Потом мы сидели в прохладной комнате, увешанной коврами, и пили кофе.

— Этот дом построен в самой старой части Танжера, — сказал д'Эрвиль.

— Римской? — спросил я.

Он покачал головой:

— Раньше. До карфагенян, до финикийцев. Это, должно быть, второе тысячелетие до новой эры. Первые жители Танжера построили здесь храм. Сохранились его остатки. Я их вам покажу перед прощанием. Обещайте только об этом никому не рассказывать. О них знает лишь несколько человек.

Археологи сойдут с ума, если проведают об этом, а государство потребует насильственной продажи. Я вовсе не хочу расстаться с домом.

— Поэтому вы его и приобрели? Из-за храма?

Он кивнул:

— Конечно. Дома нынче вещь обыкновенная, даже такие красивые, как этот. Но старинные храмы — редкость. Они позволяют прикоснуться к прошлому с его античной мудростью. Не той, какой мы хотели бы ее видеть, а настоящей. Дункан сказал, что вы посещали собрания Братства Старого пути. Что вы о них думаете? Можете быть со мной откровенны.

Я высказал ему все, что думал. Он выслушал с улыбкой, но без снисхождения.

— Да, — молвил он, когда я закончил. — Вы совершенно правы. Они сознают необходимость приобретения античной мудрости, но совершенно не представляют себе, как это сделать.

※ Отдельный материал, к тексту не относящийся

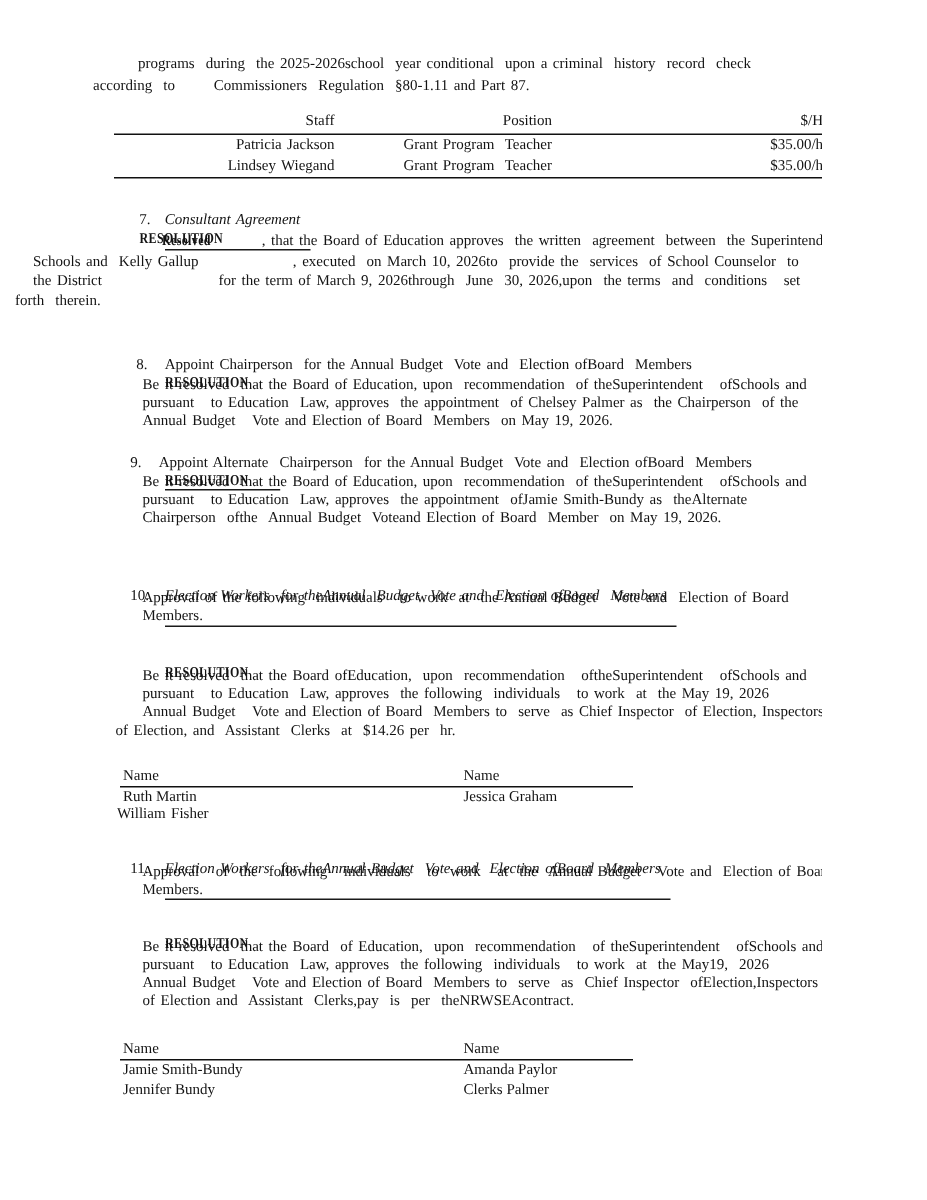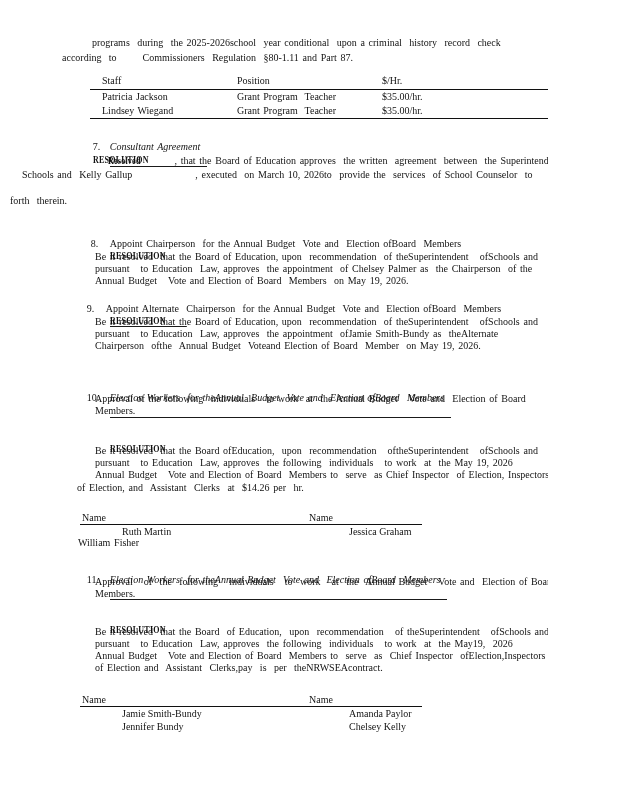--- a/index.html
+++ b/index.html
@@ -7,29 +7,29 @@
         font-family:"Liberation Serif",serif;color:#131313;}
   .ln{position:absolute;white-space:pre;font-size:10px;line-height:11px;word-spacing:1.2px;}
   .num{display:inline-block;}
   .num-1{width:17px;}
   .num-2{width:19px;}
   .num-3{width:23px;}
   .u{border-bottom:1.1px solid #1a1a1a;padding-right:7px;padding-bottom:14px;font-style:italic;}
   .bc{display:inline-block;font-weight:bold;transform:scaleX(0.8);transform-origin:0 60%;letter-spacing:0.3px;}
   .u-ext{border-bottom:1.2px solid #1a1a1a;padding-right:26px;}
   
-  .staff-table{position:absolute;top:74px;left:90px;width:478px;
-               border-right:1.6px solid #101010;border-bottom:1.6px solid #101010;}
+  .staff-table{position:absolute;top:74px;left:76px;width:478px;
+               border-right:1.6px solid #101010;border-bottom:1.6px solid #101010;text-align:right;}
   .st-row{display:grid;grid-template-columns:135px 145px 1fr;padding-left:12px;
           height:14px;line-height:14px;font-size:10px;white-space:pre;word-spacing:1px;}
   .st-head{height:15px;line-height:14px;border-bottom:1.6px solid #101010;}
   
   .name-table{position:absolute;left:80px;width:342px;}
   .nt-head{position:relative;height:11px;line-height:10px;border-bottom:1.4px solid #101010;}
-  .nt-row{position:relative;height:12px;line-height:12px;margin-top:1px;margin-left:40px;}
+  .nt-row{position:relative;height:12px;line-height:12px;margin-top:1px;}
   .nt-c1{position:absolute;left:2px;white-space:pre;font-size:10px;}
   .nt-c2{position:absolute;left:229px;white-space:pre;font-size:10px;}
   .pageno{position:absolute;font-size:10px;color:#1c2430;}
 </style>
 </head>
 <body>
 
 <div class="page">
 
   <div class="ln" style="top:37px;left:92px">programs  during  the 2025-2026school  year conditional  upon a criminal  history  record  check</div>
@@ -56,20 +56,21 @@
   <div class="ln" style="top:130px;left:78px">
     <span class="num num-1">7.</span><span class="u">Consultant Agreement</span>
   </div>
   <div class="ln" style="top:143px;left:78px">
     <span class="bc">RESOLUTION</span>
   </div>
   <div class="ln" style="top:144px;left:93px">
     <span class="bc">Resolved</span><span>       , that the Board of Education approves  the written  agreement  between  the Superintendent  of</span>
   </div>
   <div class="ln" style="top:169px;left:22px">Schools and  Kelly Gallup                 , executed  on March 10, 2026to  provide the  services  of School Counselor  to</div>
+  <div class="ln" style="top:182px;left:22px">the District                     for the term of March 9, 2026through  June  30, 2026,upon  the terms  and  conditions   set</div>
   <div class="ln" style="top:195px;left:10px">forth  therein.</div>
 
   <div class="ln" style="top:227px;left:76px">
     <span class="num num-2">8.</span><span>Appoint Chairperson  for the Annual Budget  Vote and  Election ofBoard  Members</span>
   </div>
   <div class="ln" style="top:239px;left:95px">
     <span class="bc">RESOLUTION</span>
   </div>
   <div class="ln" style="top:251px;left:95px">Be it resolved  that the Board of Education, upon  recommendation  of theSuperintendent   ofSchools and</div>
   <div class="ln" style="top:263px;left:95px">pursuant   to Education  Law, approves  the appointment  of Chelsey Palmer as  the Chairperson  of the</div>
@@ -127,19 +128,19 @@
     <div class="nt-head">
       <span class="nt-c1">Name</span>
       <span class="nt-c2">Name</span>
     </div>
     <div class="nt-row">
       <span class="nt-c1">Jamie Smith-Bundy</span>
       <span class="nt-c2">Amanda Paylor</span>
     </div>
     <div class="nt-row">
       <span class="nt-c1">Jennifer Bundy</span>
-      <span class="nt-c2">Chelsey Kelly</span>
+      <span class="nt-c2">Clerks Palmer</span>
     </div>
   </div>
 
   <div class="pageno" style="top:732px;left:572px">3</div>
 
 </div>
 
 </body></html>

Если бы даже они добыли искомую мудрость, то не знали бы, как ее применить. Вам исключительно повезло, что вы встретили Дункана. Он на них не похож, он принадлежит к совершенно другой группе. Надеюсь, вы это понимаете.

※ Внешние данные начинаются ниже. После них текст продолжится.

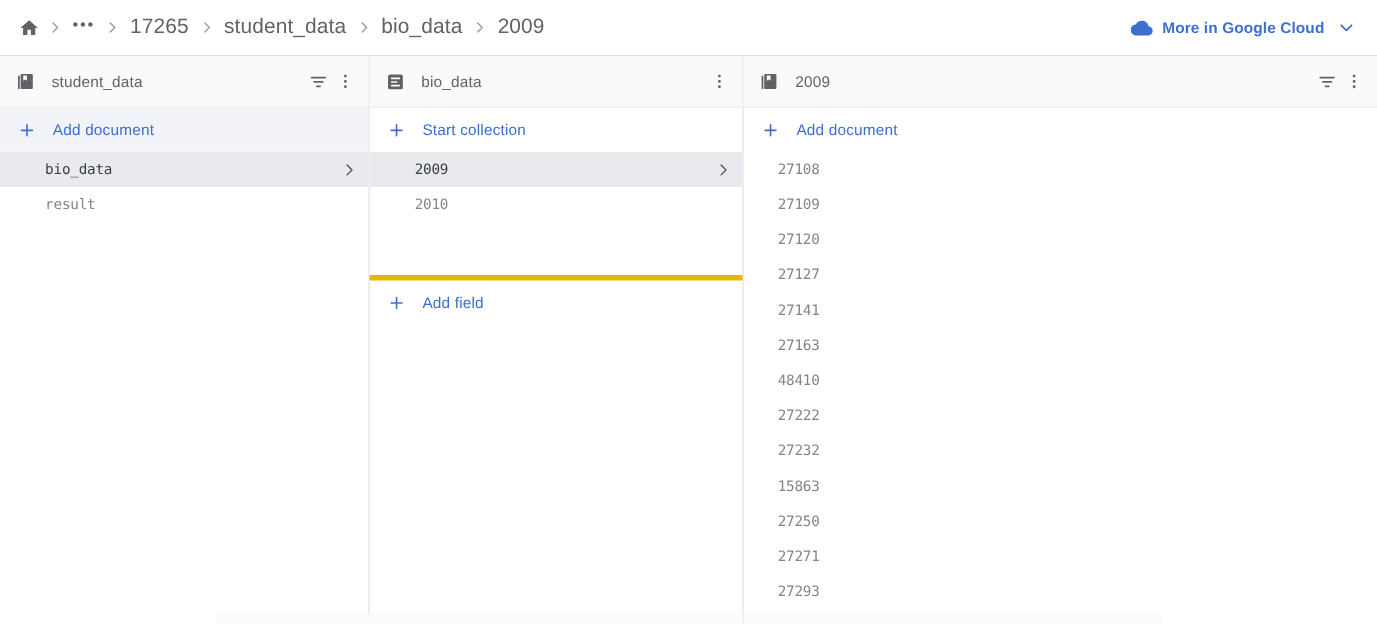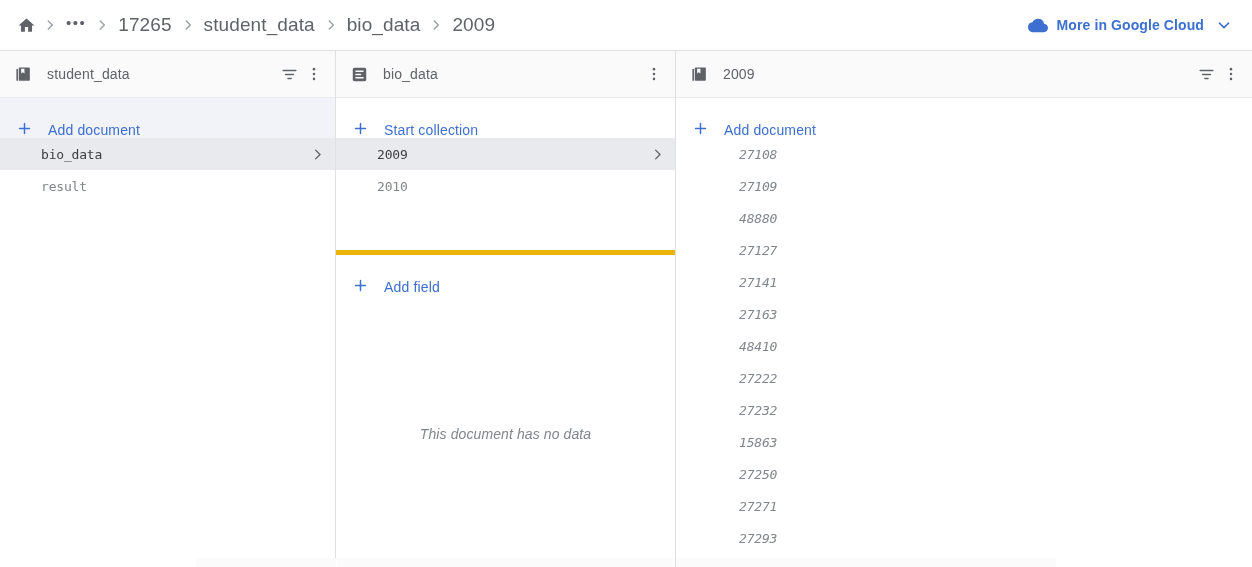--- a/index.html
+++ b/index.html
@@ -53,40 +53,40 @@
   }
   .headicon{display:flex;align-items:center;justify-content:center;width:20px;height:20px;flex:0 0 20px;}
   .headbtn{
     display:flex;align-items:center;justify-content:center;
     width:28px;height:28px;border-radius:50%;color:#5f6368;flex:0 0 28px;
   }
   .headbtn.kebab{width:22px;flex:0 0 22px;}
 
   
   .addrow{
-    height:40px;flex:0 0 40px;display:flex;align-items:flex-end;
+    height:40px;flex:0 0 40px;display:flex;align-items:center;
     padding-left:14px;box-sizing:border-box;
     color:#3c6fd0;font-size:14px;font-weight:500;letter-spacing:.15px;
   }
   .addrow.tinted{background:#f1f3f9;}
   .addrow .plus{
     display:flex;align-items:center;justify-content:center;
     width:20px;height:20px;margin-right:14px;flex:0 0 20px;
   }
 
   
   .list{overflow:hidden;}
   .row{
     height:32px;display:flex;align-items:center;
     padding:0 10px 0 41px;box-sizing:border-box;
     font-family:"DejaVu Sans Mono","Liberation Mono",monospace;
     font-size:13px;color:#80868b;letter-spacing:-.2px;
   }
   .col1 .row, .col2 .row{padding-left:41px;}
-  .col3 .row{padding-left:63px;font-style:italic;}
+  .col3 .row{padding-left:31px;}
   .row .lbl{flex:1;white-space:nowrap;overflow:hidden;text-overflow:ellipsis;}
   .row.selected{background:#e8eaed;color:#3c4043;}
   .row .chev{display:flex;align-items:center;color:#5f6368;margin-left:8px;}
 
   
   .docspane{flex:0 0 auto;border-bottom:5px solid #eab308;}
   .docspane .list{height:112px;}
   .fieldspane{flex:1;display:flex;flex-direction:column;min-height:0;position:relative;}
   .nodata{
     position:absolute;left:0;right:0;top:171px;text-align:center;
@@ -271,21 +271,20 @@
 
       <div class="fieldspane">
         <div class="addrow">
           <span class="plus">
             <svg width="17" height="17" viewBox="0 0 24 24" fill="none" stroke="#3c6fd0" stroke-width="2.1" stroke-linecap="round">
                 <path d="M12 5v14M5 12h14"></path>
               </svg>
           </span>
           <span>Add field</span>
         </div>
-        <div class="nodata">This document has no data</div>
       </div>
     </div>
 
     <div class="col col3">
       <div class="colhead">
         <span class="headicon">
           <svg width="19" height="19" viewBox="0 0 24 24" fill="#5f6368">
             <path d="M3 5h2v15H3z"></path>
             <path d="M7 3h12a1 1 0 0 1 1 1v15a1 1 0 0 1-1 1H7a1 1 0 0 1-1-1V4a1 1 0 0 1 1-1zm2 1.6v6.1l2.1-1.4 2.1 1.4V4.6z"></path>
           </svg>
@@ -315,21 +314,21 @@
       </div>
 
       <div class="list" id="col3-list">
           <div class="row">
             <span class="lbl">27108</span>
           </div>
           <div class="row">
             <span class="lbl">27109</span>
           </div>
           <div class="row">
-            <span class="lbl">48880</span>
+            <span class="lbl">27120</span>
           </div>
           <div class="row">
             <span class="lbl">27127</span>
           </div>
           <div class="row">
             <span class="lbl">27141</span>
           </div>
           <div class="row">
             <span class="lbl">27163</span>
           </div>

— Да, — искренне согласился я. — Я ему всем обязан.

— Со временем вы будете ему обязаны так, как вы даже не можете и представить. Я знал его отца. А мой отец и его дед был близкими друзьями. Он вам об этом рассказывал?

Я покачал головой. Три поколения рядом — это удивительно.

— Он мне много говорил о вас, — продолжил д'Эрвиль. — Например, сказал, что вы здесь чувствуете себя неважно.

Я смущенно поерзал на стуле, не зная, что конкретно Дункан ему передал. Я вкратце повторил ему то, что сказал Дункану.

— Отчасти вы правы. Некоторые друзья Вильерса и в самом деле люди ординарные. Но нам приходится их терпеть по причинам, которые вам знать пока не нужно. Тем не менее, я советую вам ни в коем случае не расставаться с Дунканом. Его путешествие еще только началось. К тому времени, как оно закончится, вы совершенно переменитесь, уверяю вас. У него относительно вас большие планы. Очень большие планы.

Затем я рассказал ему о том, что успел прочесть и что еще, по совету Дункана, планировал прочитать. Д'Эрвиль, со своей стороны, порекомендовал мне некоторые издания. Он рассказал, что в городке Шаване, расположенном в ста километрах к юго-востоку от Танжера, встречался с еврейскими раввинами. Евреи эти (их, впрочем, там осталось сейчас мало: почти все переехали в Израиль) были потомками эмигрантов, сбежавших от испанской инквизиции. Говорили они на кастильском наречии, давно уже исчезнувшем в самой Испании. От них д'Эрвиль получил знания, считавшиеся утраченными, — ключ к многочисленным каббалистическим текстам.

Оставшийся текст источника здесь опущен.